**SUPPLIED RECORDS**
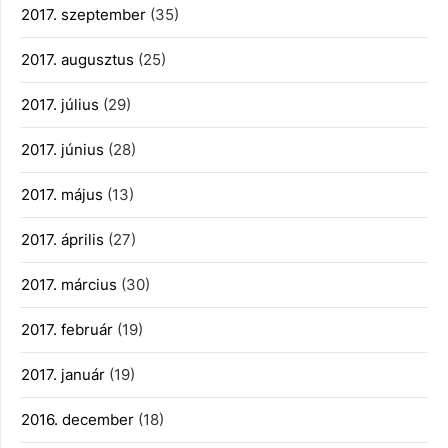
2017. szeptember
(35)
2017. augusztus
(25)
2017. július
(29)
2017. június
(28)
2017. május
(13)
2017. április
(27)
2017. március
(30)
2017. február
(19)
2017. január
(19)
2016. december
(18)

**YOUR OBJECTIVE**
With the pictures omitted, give every line above again exactly.

**RESULT BELOW**
2017. szeptember
(35)
2017. augusztus
(25)
2017. július
(29)
2017. június
(28)
2017. május
(13)
2017. április
(27)
2017. március
(30)
2017. február
(19)
2017. január
(19)
2016. december
(18)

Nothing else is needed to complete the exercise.